## Document segment
⁂
Most Americans say they're glad big government is back to help through hard times. But they aren't sure they want it to stay.
The Obama administration, trying to reverse the economy's meltdown and prevent it from happening again, is redefining the role of the federal government in the economy -- spending trillions of dollars, building new regulatory systems for financial institutions and effectively taking over a major part of the automobile industry.
Although an expansive federal government hasn't had a defender in the White House for nearly a half-century -- since Lyndon Johnson and his Great Society program -- most Americans in a nationwide USA TODAY/Gallup Poll approve of President Obama and the government's latest assertiveness. However, some of the steps he has ordered have made them wary.
By 3-to-1, those surveyed say government's expansion should be cut back when the economic crisis is over.
"They should do whatever is necessary, especially for the automobile business," says Lee Heffner, 78, of Temple, Pa., who was among those polled. For 50 years, he ran the Ford dealership his father founded during the Great Depression of the 1930s. Even so, he worries, "it seems we're on the trend of nationalization for a lot of things. Once the government gets into something, it's very seldom they back out of it."
⁂
## Stored data
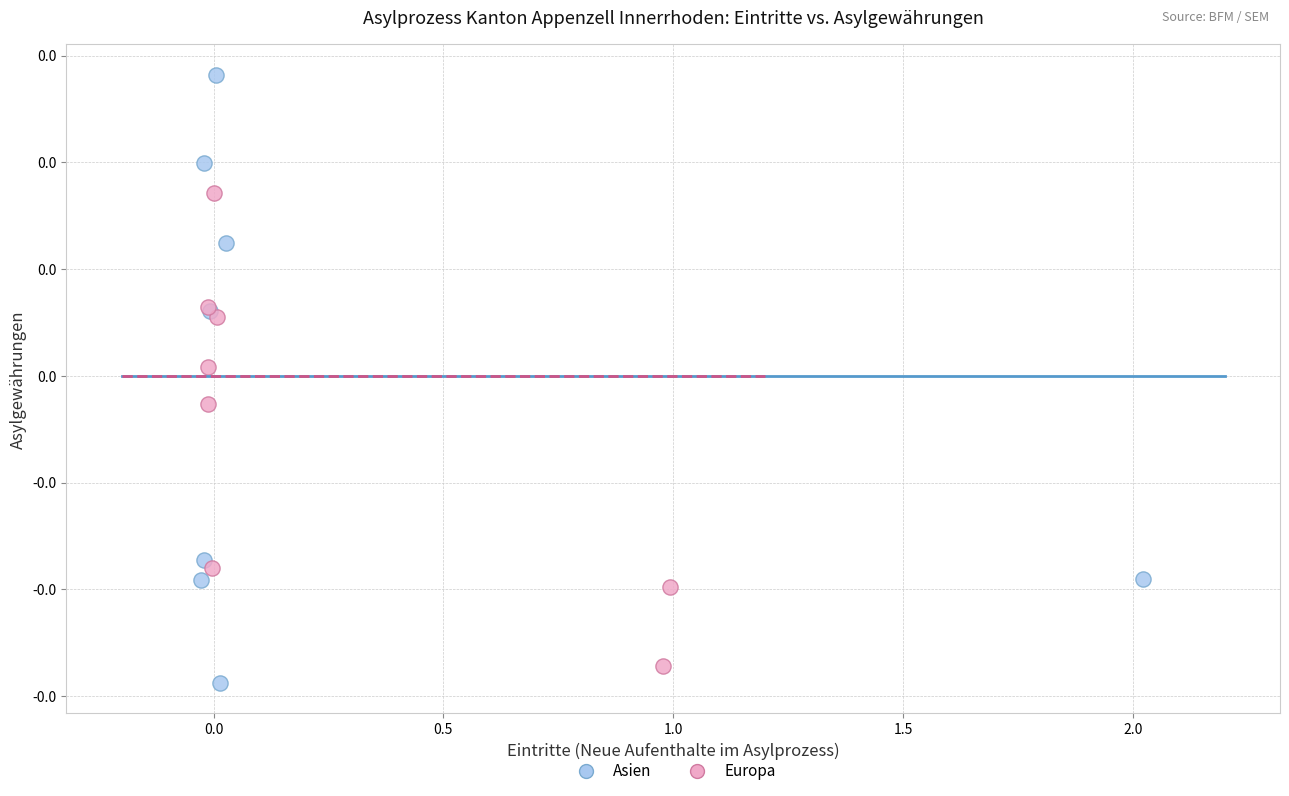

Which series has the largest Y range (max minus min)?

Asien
⁂
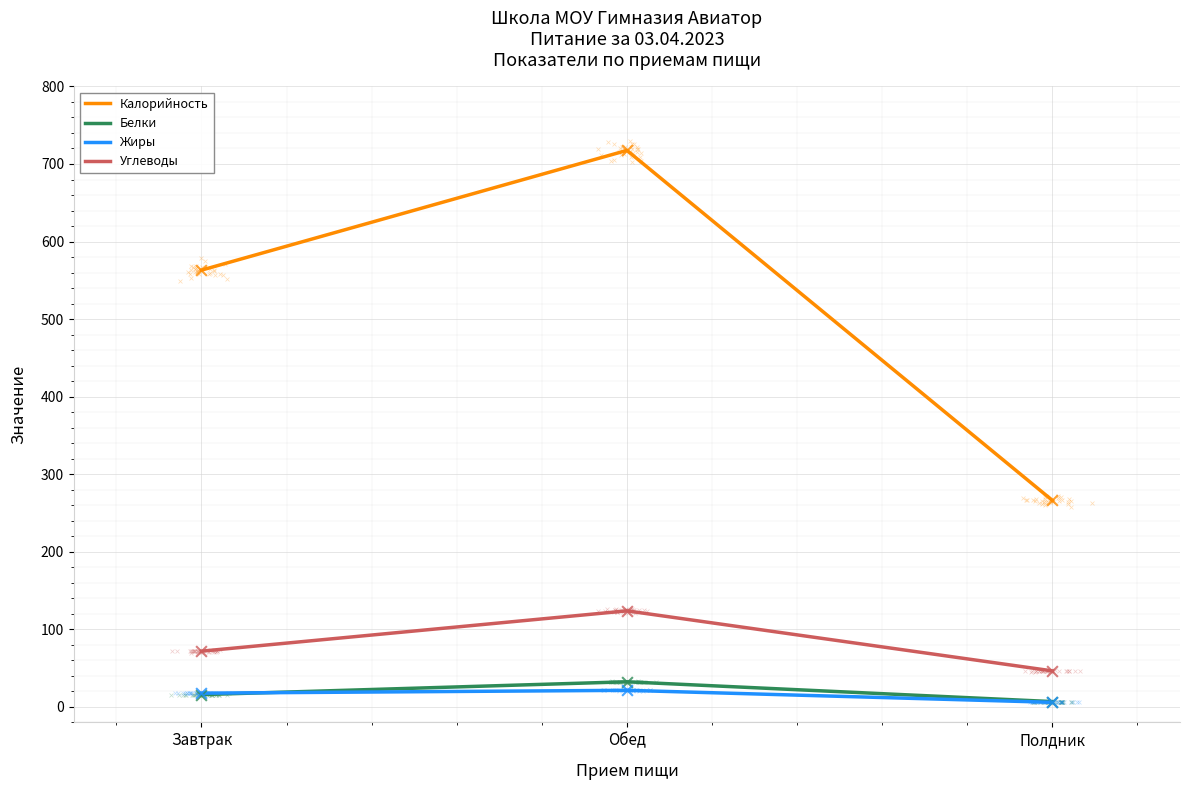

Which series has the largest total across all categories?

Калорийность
⁂
## Exercise description
In the article on big government, for how many years did Lee Heffner run the Ford dealership his father founded?

## Exercise answer
50 years